This key from the Chicago, Milwaukee & St. Paul Railroad dates from the 1920s or earlier. Made by Loeffelholz, it would be right at home with a Milwaukee Road collector, filling a spot in the long history of one of America's most famous midwestern railroads before it embarked on an expansion to the Pacific Ocean.
CONDITION is interesting - it does appear to have been used, but shows very few signs. It could be called "almost New Old Stock," likely having been made near the end of service. You can see very light barrel striations mostly on the side with the maker mark. The bit edges and barrel end are not sharp so it would appear to have been used for a short time, hence much of the barrel striation would have been worn off.
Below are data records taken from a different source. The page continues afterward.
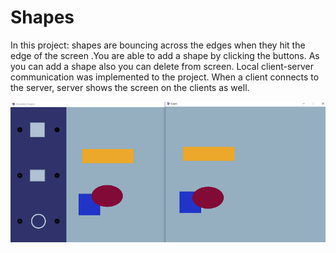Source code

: # Shapes

In this project: shapes are bouncing across the edges when they hit the edge of the screen .You are able to add a shape by clicking the buttons. As you can add a shape also you can delete from screen. Local client-server communication was implemented to the project. When a client connects to the server, server shows the screen on the clients as well.

![Bouncing Shapes](Shapes%20(Server)/src/resources/Bouncing%20Shapes.png)
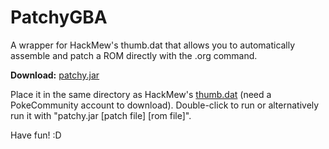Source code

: # PatchyGBA
A wrapper for HackMew's thumb.dat that allows you to automatically assemble and patch a ROM directly with the .org command.

**Download:** [patchy.jar](https://github.com/TheGag96/PatchyGBA/raw/master/bin/patchy.jar)

Place it in the same directory as HackMew's [thumb.dat](http://www.pokecommunity.com/attachment.php?attachmentid=50365&d=1255215450) (need a PokeCommunity account to download). Double-click to run or alternatively run it with "patchy.jar [patch file] [rom file]".

Have fun! :D
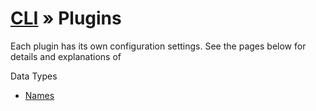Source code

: # [CLI](../../../../../cli/README.md) &raquo; Plugins

Each plugin has its own configuration settings. See the pages below for details and explanations of 

Data Types
- [Names](../client/src/plugins/dataTypes/Names/README.md)
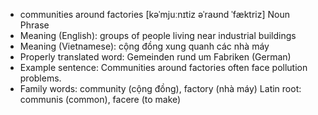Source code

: - communities around factories [kəˈmjuːnɪtiz əˈraʊnd ˈfæktriz] Noun Phrase
- Meaning (English): groups of people living near industrial buildings
- Meaning (Vietnamese): cộng đồng xung quanh các nhà máy
- Properly translated word: Gemeinden rund um Fabriken (German)
- Example sentence: Communities around factories often face pollution problems.
- Family words: community (cộng đồng), factory (nhà máy)   Latin root: communis (common), facere (to make)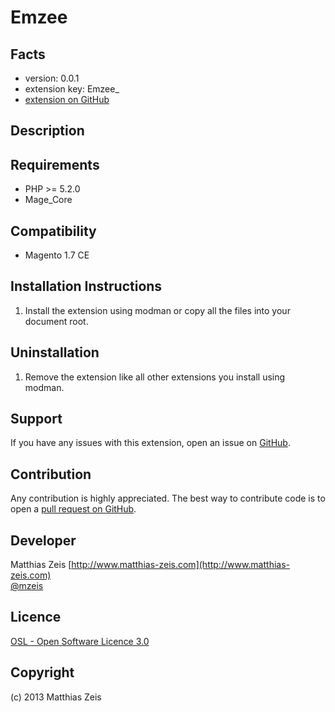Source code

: Emzee
=====================


Facts
-----
- version: 0.0.1
- extension key: Emzee_
- [extension on GitHub](https://github.com/mzeis/Emzee_)

Description
-----------


Requirements
------------
- PHP >= 5.2.0
- Mage_Core


Compatibility
-------------
- Magento 1.7 CE

Installation Instructions
-------------------------
1. Install the extension using modman or copy all the files into your document root.

Uninstallation
--------------
1. Remove the extension like all other extensions you install using modman.

Support
-------
If you have any issues with this extension, open an issue on [GitHub](https://github.com/mzeis/Emzee_/issues).

Contribution
------------
Any contribution is highly appreciated. The best way to contribute code is to open a [pull request on GitHub](https://help.github.com/articles/using-pull-requests).

Developer
---------
Matthias Zeis
[http://www.matthias-zeis.com](http://www.matthias-zeis.com)  
[@mzeis](https://twitter.com/mzeis)

Licence
-------
[OSL - Open Software Licence 3.0](http://opensource.org/licenses/osl-3.0.php)

Copyright
---------
(c) 2013 Matthias Zeis
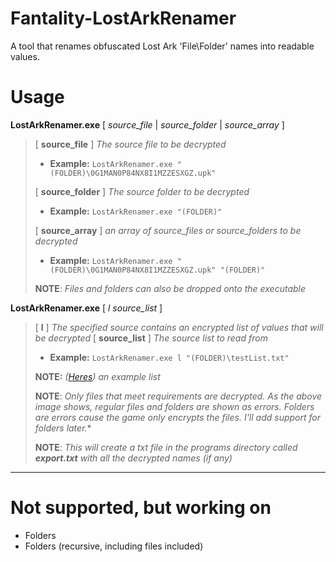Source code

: 
# Fantality-LostArkRenamer
[](https://github.com/Twigzie/Fantality-LostArkRenamer#fantality-lostarkrenamer)

A tool that renames obfuscated Lost Ark 'File\Folder' names into readable values.

# Usage

**LostArkRenamer.exe** [ *source_file* | *source_folder* | *source_array* ]
> [ **source_file** ] *The source file to be decrypted*
> -  **Example:** `LostArkRenamer.exe "(FOLDER)\0G1MAN0P84NX8I1MZZESXGZ.upk"`
>
> [ **source_folder** ] *The source folder to be decrypted*
> -  **Example:** `LostArkRenamer.exe "(FOLDER)"`
>
> [ **source_array** ] *an array of source_files or source_folders to be decrypted*
> -  **Example:** `LostArkRenamer.exe "(FOLDER)\0G1MAN0P84NX8I1MZZESXGZ.upk" "(FOLDER)"`
>
> **NOTE**: *Files and folders can also be dropped onto the executable*

**LostArkRenamer.exe** [ *l* *source_list*  ]
> [ **l** ] *The specified source contains an encrypted list of values that will be decrypted*
> [ **source_list** ] *The source list to read from*
> -  **Example:** `LostArkRenamer.exe l "(FOLDER)\testList.txt"`
>
> **NOTE:** *([Heres](https://github.com/Twigzie/Fantality-LostArkRenamer/blob/main/files/testList.txt)) an example list*
>
> **NOTE**: *Only files that meet requirements are decrypted. As the above image shows, regular files and folders are shown as errors. Folders are errors cause the game only encrypts the files. I'll add support for folders later.**
>
> **NOTE**: *This will create a txt file in the programs directory called **export.txt** with all the decrypted names (if any)*

---

# Not supported, but working on

- Folders
- Folders (recursive, including files included)
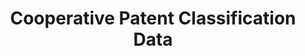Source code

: ---
layout: default
bigquery: https://console.cloud.google.com/bigquery?p=patents-public-data&d=cpc&page=dataset
citation: '“Cooperative Patent Classification” by the EPO and USPTO, for public use. '
contributors: EPO, USPTO
cost: None
description: Cooperative Patent Classification Data contains the scheme and definitions
  of the Cooperative Patent Classification system for classifying patent documents.
  The CPC is the result of a partnership between the EPO and the USPTO in their joint
  effort to develop a common, internationally compatible classification system for
  technical documents, in particular patent publications, which will be used by both
  offices in the patent granting process
documentation: https://www.cooperativepatentclassification.org/cpcSchemeAndDefinitions
last_edit: 04/07/2022, 19:07:55
location: https://www.cooperativepatentclassification.org/index
maintained_by: USPTO, EPO
schema_fields:
- application_references
- applicationReferences
- residualReferences
- symbol
- titleFull
- residual_references
- children
- childGroups
- child_groups
- parents
- ipcConcordant
- additional_only
- glossary
- definition
- titlePart
- limitingReferences
- ipc_concordant
- breakdown_code
- title_part
- limiting_references
- notAllocatable
- title_full
- date_revised
- sizeCache
- dateRevised
- status
- level
- not_allocatable
- informative_references
- synonyms
- informativeReferences
- breakdownCode
shortname: cooperative_patent_classification
tags:
- patents
- science
title: Cooperative Patent Classification Data
uuid: 984374a7-16e9-4b35-9445-458daceb01bf
---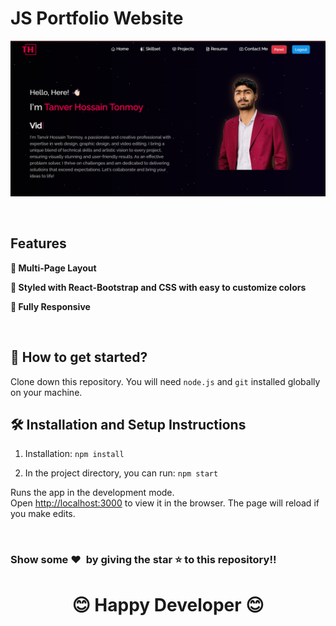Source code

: # JS Portfolio Website


![Protfolio Website](https://github.com/MdAkbar05/th-portfolio-client/blob/main/public/image.png)

<br/>

## Features

**📖 Multi-Page Layout**

**🎨 Styled with React-Bootstrap and CSS with easy to customize colors**

**📱 Fully Responsive**

<br />

## 🚀 How to get started?

Clone down this repository. You will need `node.js` and `git` installed globally on your machine.

## 🛠 Installation and Setup Instructions

1. Installation: `npm install`

2. In the project directory, you can run: `npm start`

Runs the app in the development mode.\
Open [http://localhost:3000](http://localhost:3000) to view it in the browser. 
The page will reload if you make edits.

<br />


### Show some ❤️&nbsp; by giving the star :star: to this repository!!
<h1 align=center>😊  Happy Developer 😊 </h1>
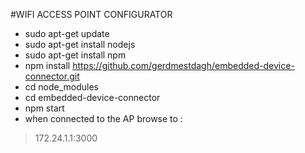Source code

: #WIFI ACCESS POINT CONFIGURATOR

- sudo apt-get update
- sudo apt-get install nodejs
- sudo apt-get install npm
- npm install https://github.com/gerdmestdagh/embedded-device-connector.git
- cd node_modules
- cd embedded-device-connector
- npm start
- when connected to the AP browse to : 
> 172.24.1.1:3000
	



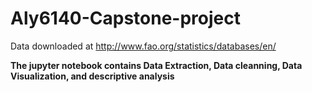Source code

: # Aly6140-Capstone-project
Data downloaded at http://www.fao.org/statistics/databases/en/

**The jupyter notebook contains Data Extraction, Data cleanning, Data Visualization, and descriptive analysis**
It displays very well with CM&STPRR stamped in block letters taking up one entire side of the bow.
Color is a very attractive deep gold, with NO metal damage anywhere.
BACKGROUND: The CM&StP arose from its earliest beginning in 1847, when the Milwaukee & Waukesha Railroad was incorporated in Wisconsin, with a goal of linking the developing Lake Michigan port city of Milwaukee with the Mississippi River. Not long after a successful incorporation, the M&W changed its name to the Milwaukee & Mississippi Railroad in 1850. It would be driven into receivership by the nationwide financial panic of 1857. Following numerous mergers, takeovers and acquisitions along with successfully obtaining land grants that would be critical to future success, the railroad emerged as the Milwaukee & St. Paul. Thanks in part to input from wealthy investors, in 1874, the name was changed to Chicago, Milwaukee, & St. Paul and success ensued. By 1887, the railroad had lines running through Wisconsin, Minnesota, Iowa, South Dakota, and the Upper Peninsula of Michigan. Its corporate headquarters were moved from Milwaukee to the Rand McNally Building in Chicago, America's first all-steel framed skyscraper, in 1889 and 1890.
Lofty goals would prove the CM&StP's undoing. A planned Pacific Extension, including subsequent electrification, cost the Milwaukee Road $257 million, over four times an original estimate of $60 million. To meet this cost, the Milwaukee sold bonds, which began coming due in the 1920s. Traffic never met projections, and by the early 1920s, the railroad was in serious financial condition, exacerbated by the railroad's purchase of several heavily-indebted railroads in Indiana. The company declared bankruptcy in 1925, ending the CM&StP when it reorganized as the Chicago, Milwaukee, St. Paul & Pacific Railroad in 1928.